I wanted to know more. He paused; I was made aware of the gravity of the next statement: “It suggested that my own wish for a large life — my attempts, even, at greatness — might be compatible with the loss of my mother. I didn’t have to fall into ruin to exemplify the cost of losing someone as enormous as Judith Lethem, since Pink Floyd had flourished in Barrett’s wake. My surviving her death would be in no way Judith’s dishonor. I’d only owe her a great song.”
What came next was silence, born out of emotional rupture on my part, and rumination on his.
Meanwhile, as Jonathan Lethem projected his feelings of loneliness onto music, art, and an imaginary life with his mother, I realized that I was projecting, too. Margaret Atwood once said that “the impression a book makes on you is often tied to your age and circumstances at the time you read it”, which I believe applies to my reading of The Disappointment Artist. I read it at a time when I got reconciled with the idea that people are naturally alone, which was a thought that made me lonely. I told imaginary Jonathan: “We dream our own dreams, we think our own thoughts, and we venture out into the world as a singular person. We have our own bubbles, and we carry them alone. Physical manifestations such as holding hands or hugging do not prove that we are not. Even love for another person does not. In my case, I’m compensating for that feeling of aloneness by projecting your existence in this coffee shop. Because I can relate to you.” I could also have said: On a more dramatic note, it seems that I’ve been searching for my hero all my life, and you are that hero. But I restrained my tongue, in fear that he would sneer at the statement’s mawkishness.

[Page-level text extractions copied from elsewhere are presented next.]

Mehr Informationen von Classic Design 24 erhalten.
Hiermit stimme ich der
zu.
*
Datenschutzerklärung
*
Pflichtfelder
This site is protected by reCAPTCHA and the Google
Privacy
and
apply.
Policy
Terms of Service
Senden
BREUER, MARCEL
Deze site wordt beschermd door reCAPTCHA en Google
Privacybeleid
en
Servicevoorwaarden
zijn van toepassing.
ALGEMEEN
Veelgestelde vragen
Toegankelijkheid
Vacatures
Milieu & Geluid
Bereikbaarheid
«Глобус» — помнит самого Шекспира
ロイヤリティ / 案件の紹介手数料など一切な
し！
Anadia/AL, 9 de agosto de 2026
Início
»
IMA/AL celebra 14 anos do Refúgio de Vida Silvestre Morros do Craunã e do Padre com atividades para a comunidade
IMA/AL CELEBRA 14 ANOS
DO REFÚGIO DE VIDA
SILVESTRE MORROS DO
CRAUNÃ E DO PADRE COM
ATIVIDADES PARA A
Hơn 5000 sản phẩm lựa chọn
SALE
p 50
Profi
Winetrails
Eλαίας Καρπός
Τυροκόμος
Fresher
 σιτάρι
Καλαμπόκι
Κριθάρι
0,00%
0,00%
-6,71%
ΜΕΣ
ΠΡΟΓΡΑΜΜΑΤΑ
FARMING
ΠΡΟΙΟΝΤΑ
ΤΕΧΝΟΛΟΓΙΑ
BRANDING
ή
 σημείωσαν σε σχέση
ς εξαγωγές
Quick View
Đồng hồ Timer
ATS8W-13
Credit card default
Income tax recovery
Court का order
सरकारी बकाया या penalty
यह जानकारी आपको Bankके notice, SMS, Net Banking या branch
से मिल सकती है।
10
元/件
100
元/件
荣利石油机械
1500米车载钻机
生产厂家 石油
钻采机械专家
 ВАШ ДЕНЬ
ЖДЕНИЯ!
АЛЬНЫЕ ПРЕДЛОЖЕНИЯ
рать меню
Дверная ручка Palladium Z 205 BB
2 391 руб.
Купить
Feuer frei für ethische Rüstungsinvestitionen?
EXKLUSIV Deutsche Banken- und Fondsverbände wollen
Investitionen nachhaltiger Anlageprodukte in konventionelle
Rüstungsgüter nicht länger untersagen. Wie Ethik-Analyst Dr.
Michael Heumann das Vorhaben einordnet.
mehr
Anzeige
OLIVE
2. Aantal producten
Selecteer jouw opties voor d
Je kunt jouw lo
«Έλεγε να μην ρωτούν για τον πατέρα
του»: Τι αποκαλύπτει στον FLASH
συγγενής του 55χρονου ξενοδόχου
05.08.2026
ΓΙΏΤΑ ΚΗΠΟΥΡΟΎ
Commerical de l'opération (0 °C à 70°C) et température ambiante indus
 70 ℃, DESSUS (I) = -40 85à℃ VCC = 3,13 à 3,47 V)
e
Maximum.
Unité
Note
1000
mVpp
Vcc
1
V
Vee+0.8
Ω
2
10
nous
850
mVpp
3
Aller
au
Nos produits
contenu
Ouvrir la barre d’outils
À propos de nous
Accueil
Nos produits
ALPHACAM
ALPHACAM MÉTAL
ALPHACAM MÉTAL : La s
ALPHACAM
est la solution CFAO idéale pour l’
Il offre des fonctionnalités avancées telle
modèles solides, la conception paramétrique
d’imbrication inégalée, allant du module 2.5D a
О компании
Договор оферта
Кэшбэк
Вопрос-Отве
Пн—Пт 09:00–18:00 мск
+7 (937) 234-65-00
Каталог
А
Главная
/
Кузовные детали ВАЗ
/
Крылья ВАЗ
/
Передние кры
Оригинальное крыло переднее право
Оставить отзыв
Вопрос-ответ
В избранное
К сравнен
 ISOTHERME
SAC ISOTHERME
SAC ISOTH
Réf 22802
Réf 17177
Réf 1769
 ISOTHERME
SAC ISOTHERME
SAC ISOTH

“But aloneness doesn’t mean that we can’t be influenced by another person,” I added.
I believe he agreed, because his life was cultivated out of influence, too. Especially influence from his mother. By dying, Judith Lethem helped her son build a life — a life from which his art, writing, branched out and blossomed. Jonathan Lethem found himself turning his back on all the books, movies, and music that “disappointed” him, but none of that matters because his mother’s influence sufficed. That thought moved me, and whenever I revisited the memory (fantasy, really) of that instance in the coffee shop, I let the feeling simmer, ecstatic at having been able to meet Jonathan.
Before we left, he said: “Perhaps everyone’s writing is ultimately bricolage, a welter of borrowings.” I took this as a suggestion that reading more books could improve my writing, and that a little picking here and there would help me find my voice. I wanted to tell him that should one day I would be able to publish my own essays in an anthology, it’d be easy to say that his influence would be part of my bricolage, my welter of borrowings. By assuaging my fears of being alone — by being my antidote to loneliness – he would be my Syd Barrett as I’d prepare for my Judith Lethem, whoever that may be.
But I couldn’t tell him that, because just as easily as he came did he leave, with me holding the book in a dim-lit coffee shop at sundown.